(Supplied records begins)

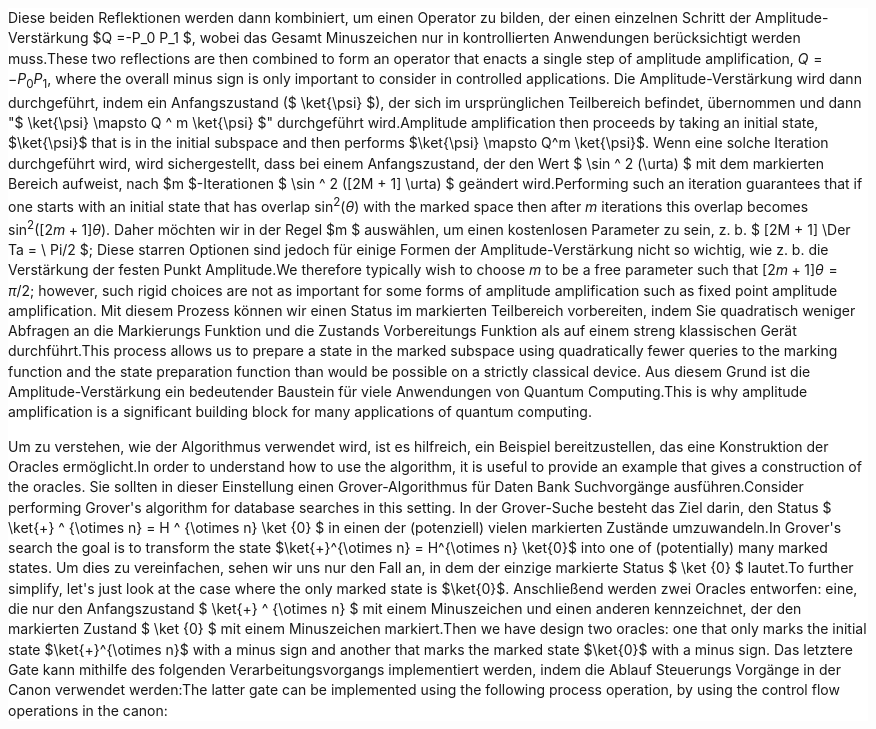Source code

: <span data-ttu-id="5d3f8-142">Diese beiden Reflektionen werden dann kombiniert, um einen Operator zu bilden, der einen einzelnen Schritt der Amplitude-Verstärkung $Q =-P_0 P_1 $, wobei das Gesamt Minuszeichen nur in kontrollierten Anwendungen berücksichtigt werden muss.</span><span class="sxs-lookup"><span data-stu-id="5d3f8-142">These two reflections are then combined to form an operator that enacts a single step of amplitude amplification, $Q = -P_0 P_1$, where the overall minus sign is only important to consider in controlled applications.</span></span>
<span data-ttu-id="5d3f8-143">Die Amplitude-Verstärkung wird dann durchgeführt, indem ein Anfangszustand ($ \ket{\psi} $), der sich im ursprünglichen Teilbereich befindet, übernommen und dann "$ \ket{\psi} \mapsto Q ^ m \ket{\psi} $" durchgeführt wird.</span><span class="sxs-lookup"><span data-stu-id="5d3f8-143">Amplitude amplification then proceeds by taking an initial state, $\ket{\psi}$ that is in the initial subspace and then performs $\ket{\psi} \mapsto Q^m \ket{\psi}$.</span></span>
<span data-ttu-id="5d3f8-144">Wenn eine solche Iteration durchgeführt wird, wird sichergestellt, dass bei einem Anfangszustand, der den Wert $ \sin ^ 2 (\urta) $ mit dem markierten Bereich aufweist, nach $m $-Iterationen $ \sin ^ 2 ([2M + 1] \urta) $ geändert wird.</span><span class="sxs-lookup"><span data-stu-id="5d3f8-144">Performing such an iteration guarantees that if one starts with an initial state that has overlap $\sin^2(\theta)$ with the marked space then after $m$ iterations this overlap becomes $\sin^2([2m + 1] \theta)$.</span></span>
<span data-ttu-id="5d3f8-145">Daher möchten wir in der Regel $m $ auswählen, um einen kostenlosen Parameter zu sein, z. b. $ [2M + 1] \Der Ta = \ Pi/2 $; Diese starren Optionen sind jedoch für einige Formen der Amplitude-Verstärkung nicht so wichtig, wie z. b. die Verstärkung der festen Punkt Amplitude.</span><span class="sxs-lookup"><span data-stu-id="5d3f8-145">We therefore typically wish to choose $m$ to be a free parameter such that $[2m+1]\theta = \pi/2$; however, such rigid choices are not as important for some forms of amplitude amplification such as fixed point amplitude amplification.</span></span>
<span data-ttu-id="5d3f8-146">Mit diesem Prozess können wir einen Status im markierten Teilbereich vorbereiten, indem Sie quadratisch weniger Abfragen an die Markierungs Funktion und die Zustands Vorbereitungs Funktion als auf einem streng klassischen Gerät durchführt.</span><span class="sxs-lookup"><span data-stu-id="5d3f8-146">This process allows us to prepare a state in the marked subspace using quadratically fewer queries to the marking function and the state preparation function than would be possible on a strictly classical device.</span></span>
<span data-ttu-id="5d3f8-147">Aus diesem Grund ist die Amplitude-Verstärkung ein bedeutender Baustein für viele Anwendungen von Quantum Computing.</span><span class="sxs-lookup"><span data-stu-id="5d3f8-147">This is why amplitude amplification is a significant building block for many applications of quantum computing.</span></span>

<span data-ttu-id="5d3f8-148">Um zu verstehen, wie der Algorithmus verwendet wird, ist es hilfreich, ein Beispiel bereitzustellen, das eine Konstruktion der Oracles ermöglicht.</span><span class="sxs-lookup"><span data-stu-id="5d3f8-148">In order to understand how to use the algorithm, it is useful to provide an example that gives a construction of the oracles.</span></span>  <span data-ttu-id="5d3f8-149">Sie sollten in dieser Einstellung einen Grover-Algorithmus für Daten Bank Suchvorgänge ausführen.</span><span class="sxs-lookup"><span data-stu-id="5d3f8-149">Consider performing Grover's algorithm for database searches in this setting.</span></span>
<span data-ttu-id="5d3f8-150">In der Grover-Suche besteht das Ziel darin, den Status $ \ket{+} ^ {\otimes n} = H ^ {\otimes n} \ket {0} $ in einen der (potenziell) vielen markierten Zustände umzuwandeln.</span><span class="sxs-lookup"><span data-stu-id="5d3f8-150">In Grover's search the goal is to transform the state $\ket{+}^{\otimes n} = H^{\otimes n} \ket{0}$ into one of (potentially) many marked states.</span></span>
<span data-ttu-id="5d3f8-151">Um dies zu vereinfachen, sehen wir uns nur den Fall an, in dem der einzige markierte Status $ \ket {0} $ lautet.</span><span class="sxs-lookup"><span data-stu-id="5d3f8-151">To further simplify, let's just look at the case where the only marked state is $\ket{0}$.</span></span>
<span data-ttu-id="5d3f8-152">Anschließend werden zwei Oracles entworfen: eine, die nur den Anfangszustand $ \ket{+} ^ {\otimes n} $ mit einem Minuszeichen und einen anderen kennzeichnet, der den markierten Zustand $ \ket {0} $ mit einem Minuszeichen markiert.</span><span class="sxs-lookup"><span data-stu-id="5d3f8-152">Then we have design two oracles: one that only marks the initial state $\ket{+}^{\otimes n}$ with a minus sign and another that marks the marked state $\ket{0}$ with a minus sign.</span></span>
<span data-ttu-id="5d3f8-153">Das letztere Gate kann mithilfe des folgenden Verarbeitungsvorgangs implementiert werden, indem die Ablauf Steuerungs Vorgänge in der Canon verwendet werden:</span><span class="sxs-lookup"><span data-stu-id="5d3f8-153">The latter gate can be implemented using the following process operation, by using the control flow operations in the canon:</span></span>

(Supplied records ends)

> _What the exercise asks_:
List each line of the data above that contains the string "Grover".

> _Answer space_:
<span data-ttu-id="5d3f8-148">Um zu verstehen, wie der Algorithmus verwendet wird, ist es hilfreich, ein Beispiel bereitzustellen, das eine Konstruktion der Oracles ermöglicht.</span><span class="sxs-lookup"><span data-stu-id="5d3f8-148">In order to understand how to use the algorithm, it is useful to provide an example that gives a construction of the oracles.</span></span>  <span data-ttu-id="5d3f8-149">Sie sollten in dieser Einstellung einen Grover-Algorithmus für Daten Bank Suchvorgänge ausführen.</span><span class="sxs-lookup"><span data-stu-id="5d3f8-149">Consider performing Grover's algorithm for database searches in this setting.</span></span>
<span data-ttu-id="5d3f8-150">In der Grover-Suche besteht das Ziel darin, den Status $ \ket{+} ^ {\otimes n} = H ^ {\otimes n} \ket {0} $ in einen der (potenziell) vielen markierten Zustände umzuwandeln.</span><span class="sxs-lookup"><span data-stu-id="5d3f8-150">In Grover's search the goal is to transform the state $\ket{+}^{\otimes n} = H^{\otimes n} \ket{0}$ into one of (potentially) many marked states.</span></span>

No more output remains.